• _Try it_
Check every line below for the word "corresponding" and show those that hold it.

• _Data to examine_

---

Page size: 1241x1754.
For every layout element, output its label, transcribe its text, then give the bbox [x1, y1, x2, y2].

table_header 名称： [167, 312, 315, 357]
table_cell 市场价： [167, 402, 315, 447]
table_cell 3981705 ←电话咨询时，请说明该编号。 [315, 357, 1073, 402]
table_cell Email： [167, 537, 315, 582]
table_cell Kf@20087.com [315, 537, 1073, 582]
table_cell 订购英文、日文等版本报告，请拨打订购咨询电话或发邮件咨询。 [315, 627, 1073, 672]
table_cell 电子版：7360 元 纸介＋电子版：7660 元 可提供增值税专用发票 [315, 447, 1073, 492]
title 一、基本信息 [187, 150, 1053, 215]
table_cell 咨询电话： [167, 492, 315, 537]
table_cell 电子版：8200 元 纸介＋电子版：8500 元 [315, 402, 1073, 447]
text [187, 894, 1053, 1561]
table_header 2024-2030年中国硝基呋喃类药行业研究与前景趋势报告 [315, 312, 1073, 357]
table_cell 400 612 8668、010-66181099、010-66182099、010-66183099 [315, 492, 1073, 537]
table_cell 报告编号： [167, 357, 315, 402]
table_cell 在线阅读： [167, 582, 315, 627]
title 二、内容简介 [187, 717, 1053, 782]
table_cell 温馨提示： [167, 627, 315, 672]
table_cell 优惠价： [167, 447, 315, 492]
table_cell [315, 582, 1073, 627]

---

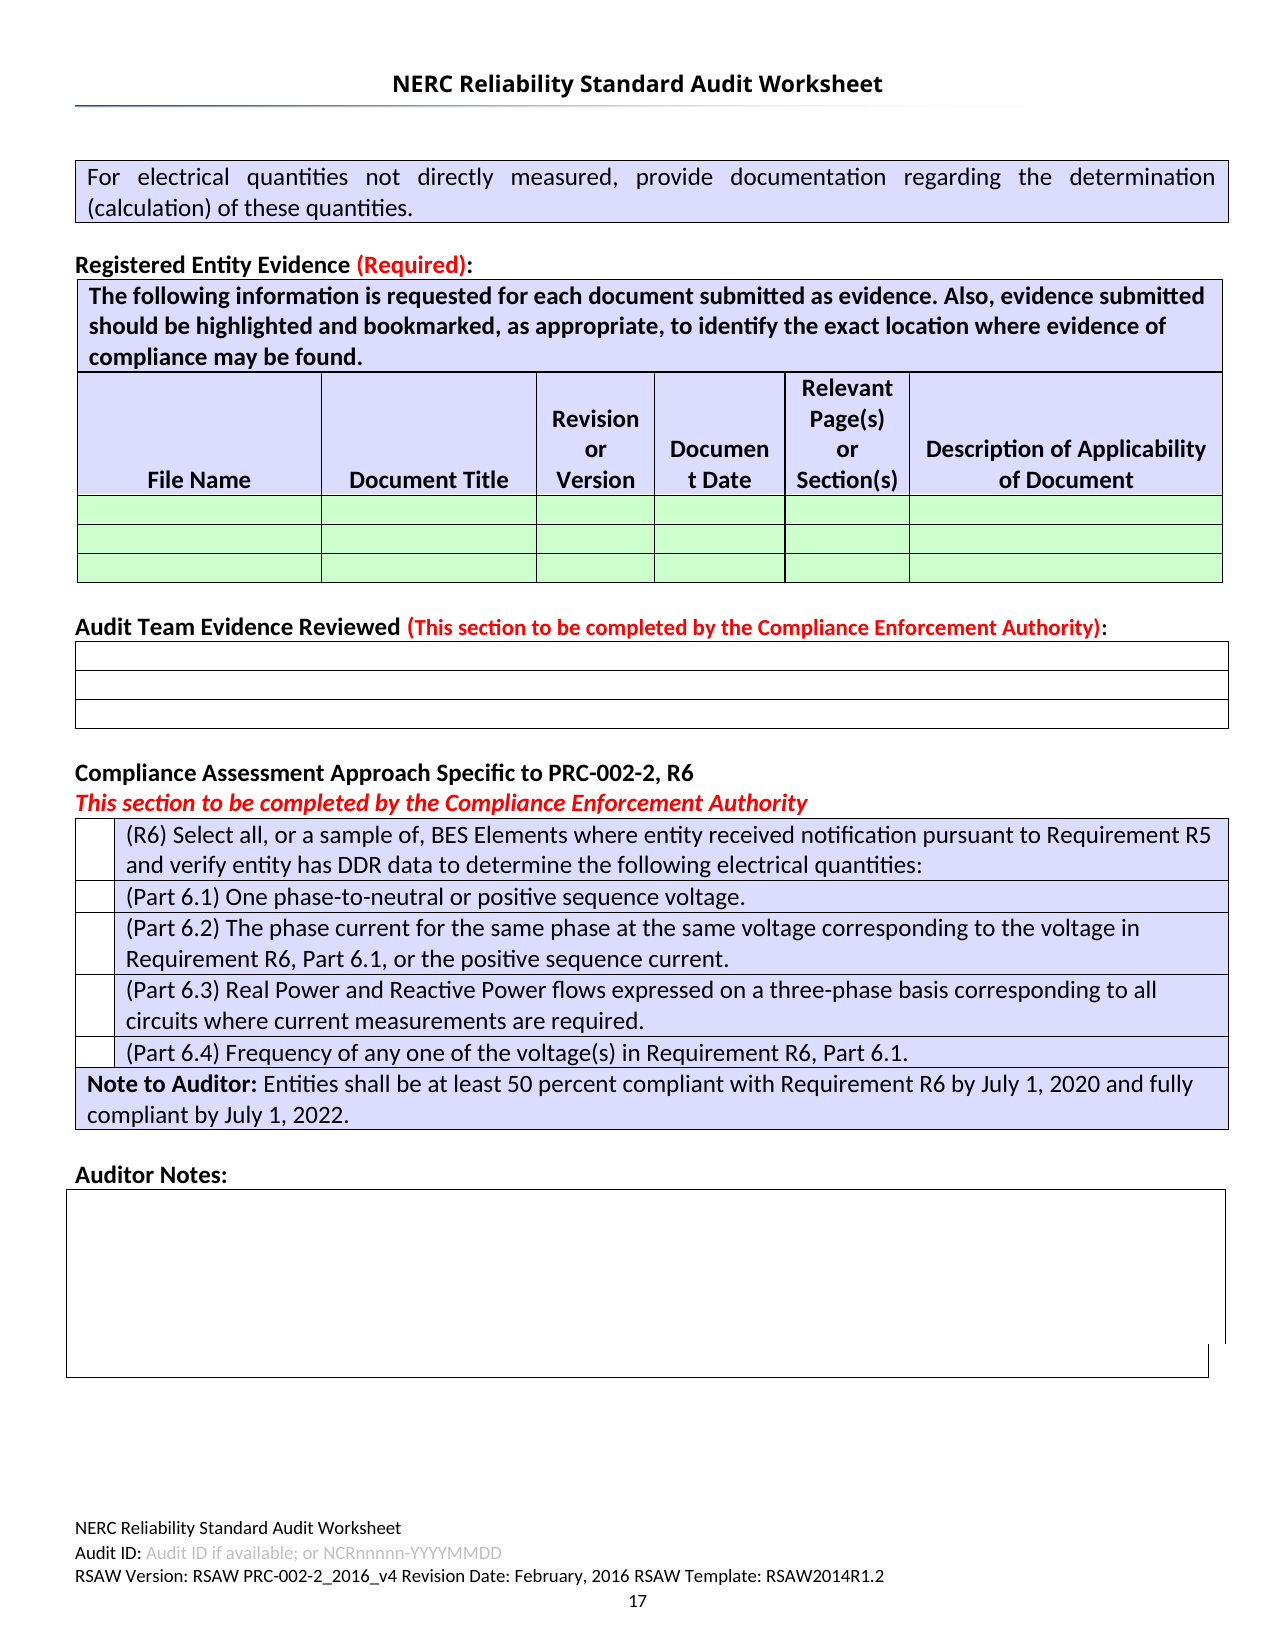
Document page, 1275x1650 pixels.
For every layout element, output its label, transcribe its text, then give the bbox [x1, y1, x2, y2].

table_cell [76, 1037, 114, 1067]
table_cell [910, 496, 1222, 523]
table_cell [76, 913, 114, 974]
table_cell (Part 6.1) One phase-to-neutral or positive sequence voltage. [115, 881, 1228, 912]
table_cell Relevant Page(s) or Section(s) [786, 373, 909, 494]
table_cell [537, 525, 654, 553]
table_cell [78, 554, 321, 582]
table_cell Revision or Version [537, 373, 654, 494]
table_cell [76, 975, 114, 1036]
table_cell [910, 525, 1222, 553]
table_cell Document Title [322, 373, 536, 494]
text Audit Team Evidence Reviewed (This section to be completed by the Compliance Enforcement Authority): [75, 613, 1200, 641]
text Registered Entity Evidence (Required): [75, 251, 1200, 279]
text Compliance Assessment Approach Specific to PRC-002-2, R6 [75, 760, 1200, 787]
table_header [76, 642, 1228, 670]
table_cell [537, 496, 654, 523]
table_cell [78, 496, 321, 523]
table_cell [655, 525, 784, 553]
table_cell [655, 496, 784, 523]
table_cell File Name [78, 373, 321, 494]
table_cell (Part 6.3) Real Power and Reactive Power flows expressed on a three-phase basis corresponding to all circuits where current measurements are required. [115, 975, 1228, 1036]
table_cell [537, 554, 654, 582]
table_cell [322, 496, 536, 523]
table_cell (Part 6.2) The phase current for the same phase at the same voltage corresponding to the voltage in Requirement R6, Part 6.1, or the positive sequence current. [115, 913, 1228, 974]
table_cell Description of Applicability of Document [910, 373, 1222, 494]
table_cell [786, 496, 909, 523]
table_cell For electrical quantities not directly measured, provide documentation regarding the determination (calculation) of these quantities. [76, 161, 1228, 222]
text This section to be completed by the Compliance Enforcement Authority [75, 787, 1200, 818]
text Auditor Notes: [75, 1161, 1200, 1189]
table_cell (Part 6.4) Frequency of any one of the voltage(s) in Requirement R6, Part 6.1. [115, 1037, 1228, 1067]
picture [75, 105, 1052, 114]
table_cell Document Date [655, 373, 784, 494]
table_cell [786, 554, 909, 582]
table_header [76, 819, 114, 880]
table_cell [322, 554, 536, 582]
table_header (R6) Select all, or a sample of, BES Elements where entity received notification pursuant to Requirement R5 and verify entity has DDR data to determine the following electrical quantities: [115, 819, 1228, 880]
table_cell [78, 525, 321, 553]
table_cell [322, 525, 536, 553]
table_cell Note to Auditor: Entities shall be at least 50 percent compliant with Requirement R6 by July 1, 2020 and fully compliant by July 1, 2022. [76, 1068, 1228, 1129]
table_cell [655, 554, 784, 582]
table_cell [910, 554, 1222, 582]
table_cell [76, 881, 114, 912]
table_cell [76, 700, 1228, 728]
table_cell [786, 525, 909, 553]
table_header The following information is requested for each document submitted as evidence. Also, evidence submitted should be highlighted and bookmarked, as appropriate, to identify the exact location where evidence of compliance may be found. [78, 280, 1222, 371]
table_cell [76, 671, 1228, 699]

---

• _Result_
table_cell (Part 6.3) Real Power and Reactive Power flows expressed on a three-phase basis corresponding to all circuits where current measurements are required. [115, 975, 1228, 1036]
table_cell (Part 6.2) The phase current for the same phase at the same voltage corresponding to the voltage in Requirement R6, Part 6.1, or the positive sequence current. [115, 913, 1228, 974]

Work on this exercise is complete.